YANG-formatted ADM modules use “extensions” to extend the base ADM language with custom statements that carry additional semantics not covered by the core specification. The following extensions are allowed:

ADM Extension	Purpose / Description
amm:enum	Used to apply an integer enumeration to an ADM module, organization, or AMM object. The argument to this statement is an integer in the YANG range 0..2^31-1 to fit within the ARI syntax.
amm:typedef	Defined earlier in Built-in Value Types section.
amm:const	Used to define a Constant (`CONST`) object that are immutable within an ADM or ODM definitions. `CONST` types are recommended for data which are expected to have a long use lifetime and when periodic synchronization between a Manager and an Agent is difficult or impossible.
amm:ctrl	Defines a Control (`CTRL`) object that represents a predefined function that can be executed on a DTNMA Agent.
amm:edd	Defines an Externally Defined Data (`EDD`) object. EDDs represent data values that are produced based on a source external to the DTNMA Agent itself.
amm:oper	Defines an Operator (`OPER`) object. OPERs are user-defined, typically mathematical, function that operates within the evaluation of an Expression (EXPR).
amm:sbr	Defines a State-Based Rule (`SBR`) object.

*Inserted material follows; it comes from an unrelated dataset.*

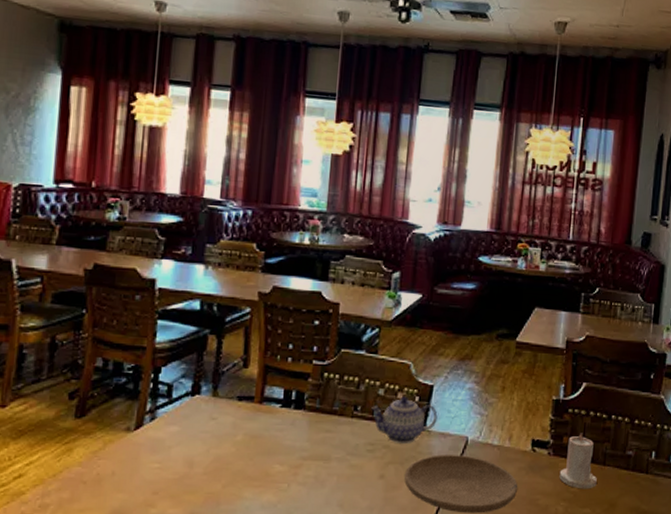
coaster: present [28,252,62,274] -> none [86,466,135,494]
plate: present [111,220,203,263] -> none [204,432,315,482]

SBRs are used by a DTNMA agent to perform an action upon a change of state (condition) on the Agent side. If a “Maximum Count” parameter is defined within the `SBR`, the extension is disabled when the “Maximum Count” count of executions is reached.
amm:tbr	Defines a Time-Based Rule (`TBR`) object. TBRs are used by a DTNMA agent to perform an action at even intervals of time. The execution model of the `TBR` is to start a timer at the “Start Time” of the `TBR`, ticking at an even Period; each time the timer expires the “Action” is executed. If a “Maximum Count” parameter is defined within the `TBR`, the extension is disabled when the “Maximum Count” count of executions is reached.
amm:var	A Variable (`VAR`) is a stateful store of a value in an Agent. The use of a VAR is similar to an `EDD` except that all the behavior of a `VAR` is entirely within an Agent, while the ultimate source of an `EDD` value is outside of the Agent. These are recommended for data which are expected to have shorter lifetime or need to be influenced by self-modifying logic on the Agent itself.